Six Organs of Admittance: Ascent

Six Organs of Admittance
Ascent
Drag City

Ben Chasny’s success as a musician is closely linked to the acoustic guitar. Classic Six Organs of Admittance records, like Dark Noontide or School of the Flower, rely heavily on Chasny’s impressive acoustic stylings, which draw more than a few lines to John Fahey’s Tacoma School or Robbie Basho or contemporaries like the late great Jack Rose. Chasny’s success and the sound of his band are not, however, solely linked to the acoustic guitar. Though he returned to its charms on the band’s last album, Asleep on the Floodplain, albums before it like Shelter from the Ash and Luminous Night explored more deeply the textures of heavily distorted electric guitars. Plus, we all remember – or should – Chasny’s work in Comets On Fire, an unpredictable, volatile rock band if ever there was one.

So Ascent is being touted as the full-band, full-electric Six Organs of Admittance album, and it is markedly different from the band’s other albums, though often in ways not altogether surprising. What becomes clear, from opener “Waswasa” on down, is that the guitars are less than ever conduits for texture on Ascent and more traditional deliverers of heady riffs. For all the wandering tonality of past Six Organs’ records, “Waswasa” is a refreshing blast of rock heft, something more akin to Black Sabbath than art-rock wandering.

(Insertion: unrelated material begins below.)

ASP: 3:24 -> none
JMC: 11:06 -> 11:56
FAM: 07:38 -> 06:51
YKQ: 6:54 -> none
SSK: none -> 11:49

It plays like a streamlined – and much improved – version of the guitar onslaughts we heard from Rangda, Chasny’s side project with Sir Richard Bishop. But where that dealt in feedback and squall, “Waswasa” brings the hooks. The band rumbles behind, heavy with blues but propulsive, and the guitars knock out riffs and only break the spell of them to unleash towering, wah-heavy solos.

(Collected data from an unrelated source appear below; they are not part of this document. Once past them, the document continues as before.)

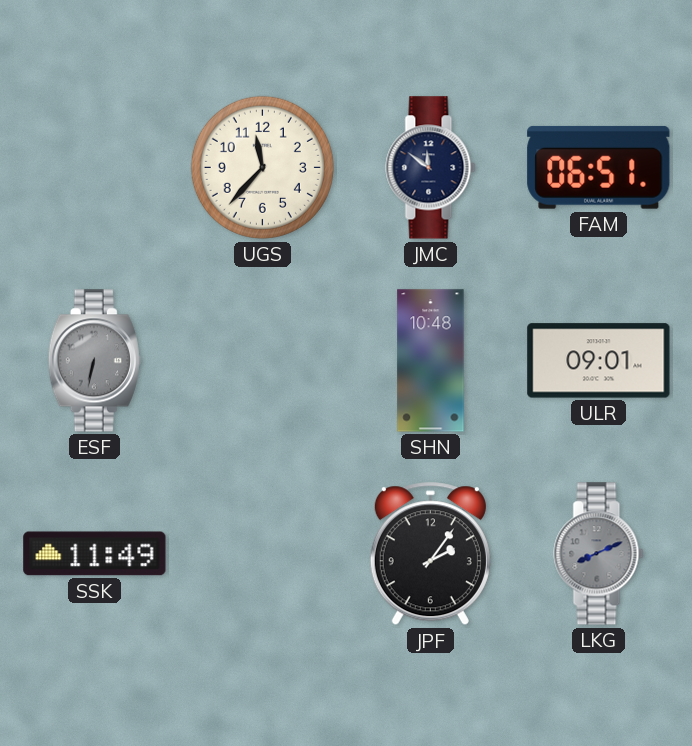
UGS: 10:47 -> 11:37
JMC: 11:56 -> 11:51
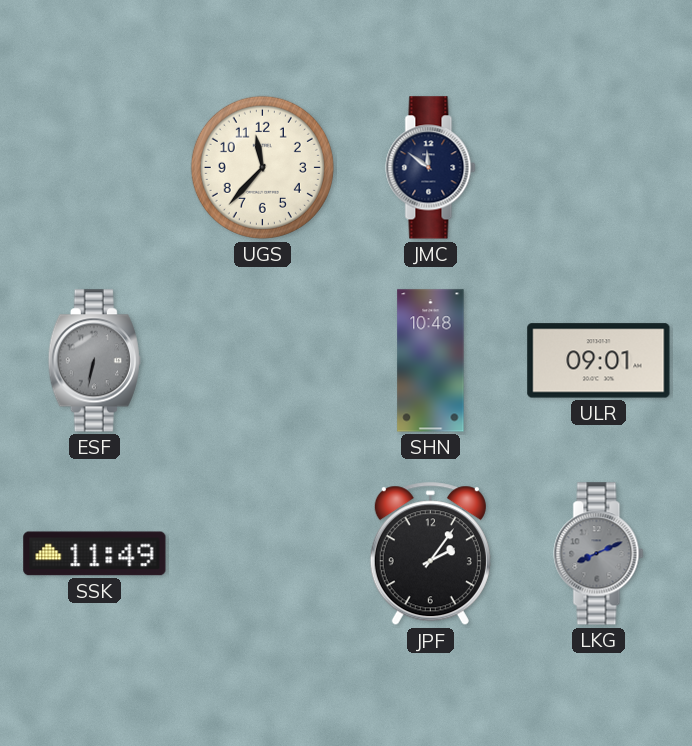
FAM: 06:51 -> none
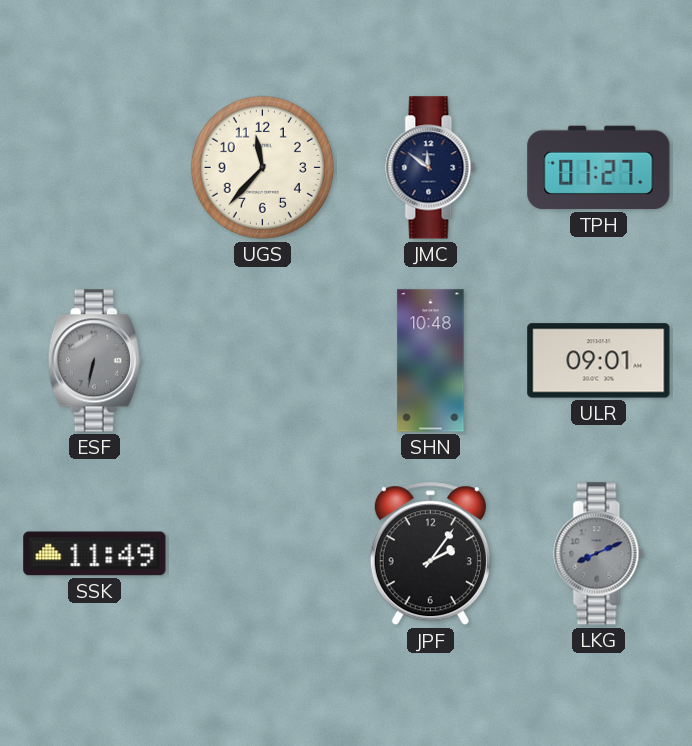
TPH: none -> 01:27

“Waswasa” is both a free sound and the sound of someone pulling free. No wonder, considering the title is a term used in Islam meaning repeated and unfounded doubts or fears. The song is a frenzied tugging on those exact chains, an attempt to break away from them and, as the title of the album implies, rise to some higher plain. It’s fitting, then, that the next song is “Close to the Sky”, a wide-open psych-rock desert cruise, full of gaping negative space around dusty guitars and Chasny’s treated high register. It feels more expansive than its predecessor, less tensed up and knotted, even if the guitars still unleash some blistering solo hell. The song, more than “Waswasa” sets up the feel for the rest of the record. It is an album that still dabbles in the acoustic tones and spiritually charged atmospherics – see “They Called You Near” – but it reshapes them here into more clearly defined shapes. “Solar Ascent”, the most stripped down of the songs on the album, does its fare share of noodling around, but you can feel the slow build of guitar phrasings building to something solid, not merely to more and endless expansion. “Your Ghost” feels like a basically structured folk song, with the deep echo of Chasny’s voice floating over dreamy finger picking.

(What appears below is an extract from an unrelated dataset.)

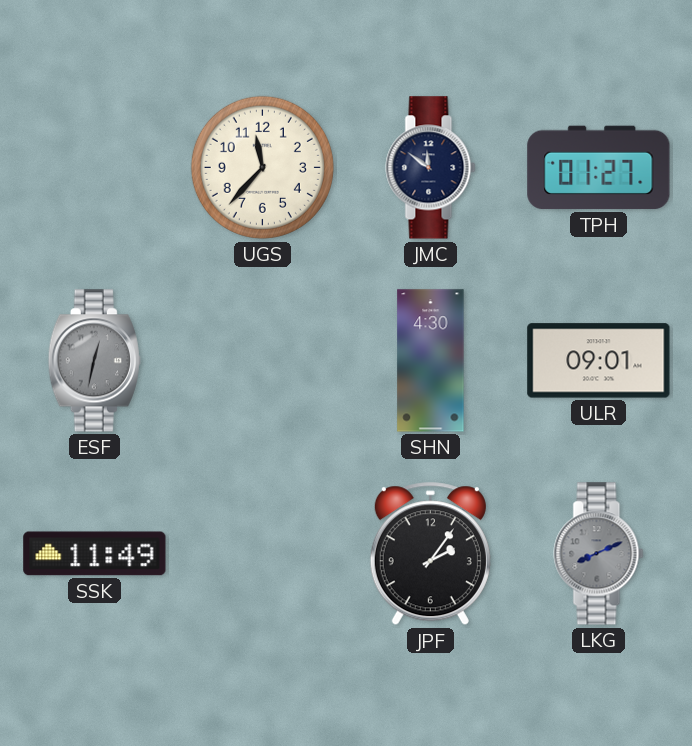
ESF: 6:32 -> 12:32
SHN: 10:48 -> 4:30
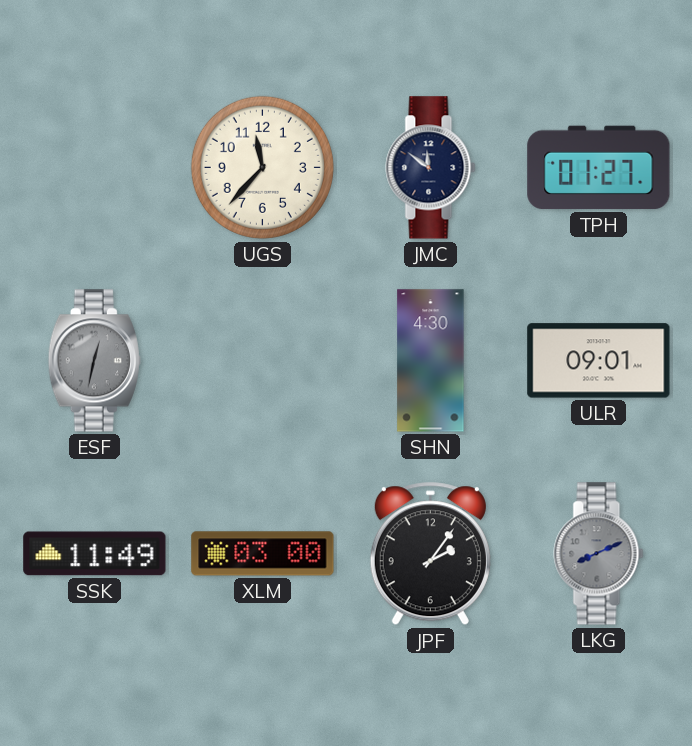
XLM: none -> 03:00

In these moments, the electric elements are more there for support than upfront muscle, but these songs also juxtapose with “One Thousand Birds”, a song that bears little resemblance to anything in the Six Organs catalog or the Comets On Fire catalog. It’s another psych-rock gem, one that meshes perfectly Chasny’s ear for texture with dripping, hazy riffs and towering yet patiently paced solos. It’s the perfect example of what’s happening on Ascent. It is expansive and exploratory, but it has clear and recognizable rock structures. And here is where Chasny and Six Organs of Admittance succeed on this album – they have not adopted rock sounds to add to their aesthetic or continued to push the electric distortion and feedback of past records. Instead, they completely changed their approach and in the process became exactly what they claim to have become: a rock band.

This isn’t foolish marketing or a ploy to differentiate this record from its predecessors. Chasny has taken all his love of squall and meshed it with his eye for structure, he’s shaped his beautiful playing into thick and downright catchy riffs, and he’s injected a new energy into his project. If the last album, Asleep on the Floodplain, looked back at his more acoustic records, Ascent does indeed rise above, leaving behind all but the best bits of past successes, and (hopefully) setting a fruitful and surprising path for a band that was already pretty unpredictable to begin with.